Democrats Have Lost Control of the Education Narrative – The Atlantic
The idea that critical race theory is an academic concept that is taught only at colleges or law schools might be technically accurate, but the reality on the ground is a good deal more complicated. Few middle or high schoolers are poring over academic articles written by Richard Delgado or Kimberlé Crenshaw. But across the nation, many teachers have, over the past years, begun to adopt a pedagogical program that owes its inspiration to ideas that are very fashionable on the academic left, and that go well beyond telling students about America s copious historical sins.
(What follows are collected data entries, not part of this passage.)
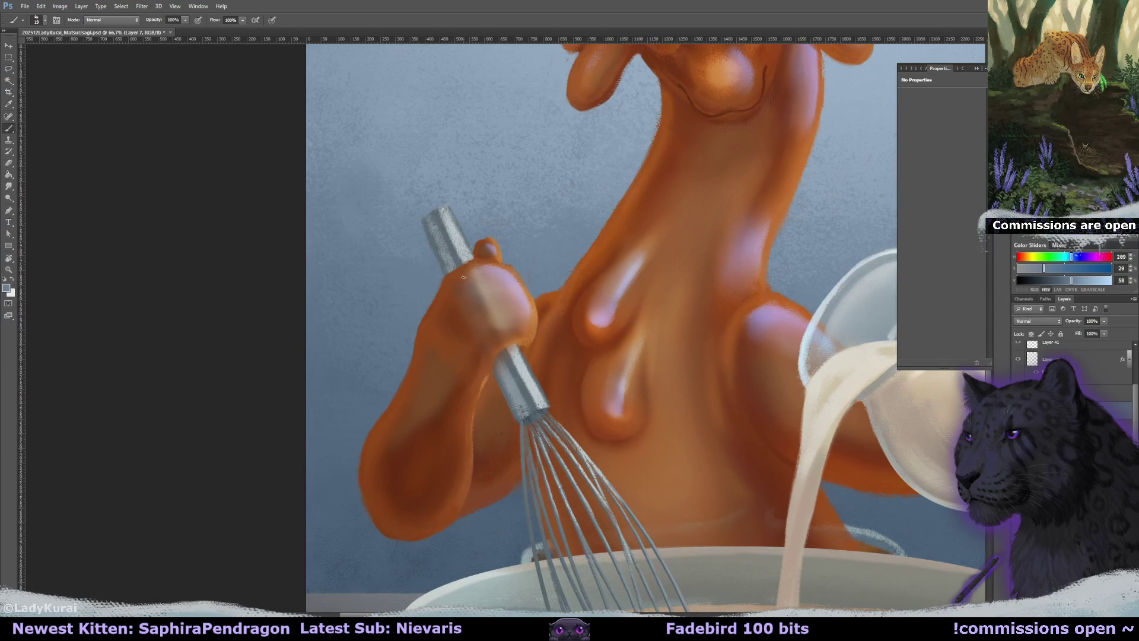
pyautogui.keyDown('alt'); pyautogui.click(435, 308); pyautogui.keyUp('alt')
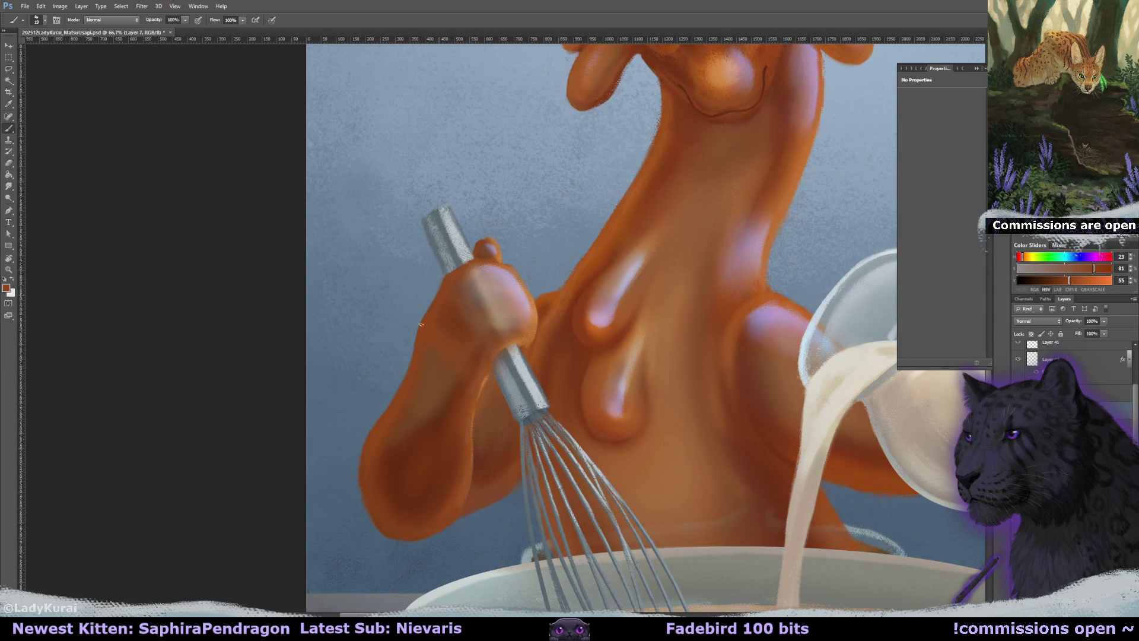
pyautogui.press('bracketright')
pyautogui.press('bracketright')
pyautogui.press('bracketright')
pyautogui.moveTo(499, 261); pyautogui.dragTo(496, 273)
pyautogui.press('e')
In some elementary and middle schools, students are now being asked to place themselves on a scale of privilege based on such attributes as their skin color. History lessons in some high schools teach that racism is not just a persistent reality but the defining feature of America. And some school systems have even embraced ideas that spread pernicious prejudices about nonwhite people, as when a presentation to principals of New York City public schools denounced virtues such as perfectionism or the worship of the written word as elements of white-supremacy culture.
Effective opponents of these developments, such as Youngkin, explicitly acknowledge the importance of teaching students about the history of slavery and even the injustices that many minority groups continue to face today. They do not pretend that grade schoolers are reading academic articles. Instead, they focus the ire of many parents on curricular content that can fairly be described as popularized, less sophisticated cousins of critical race theory.
The Atlantic tries to explain things to a credulous Democratic base. Yes, Virginia, they do teach CRT (or whatever you want to call it) to little kids in schools these days.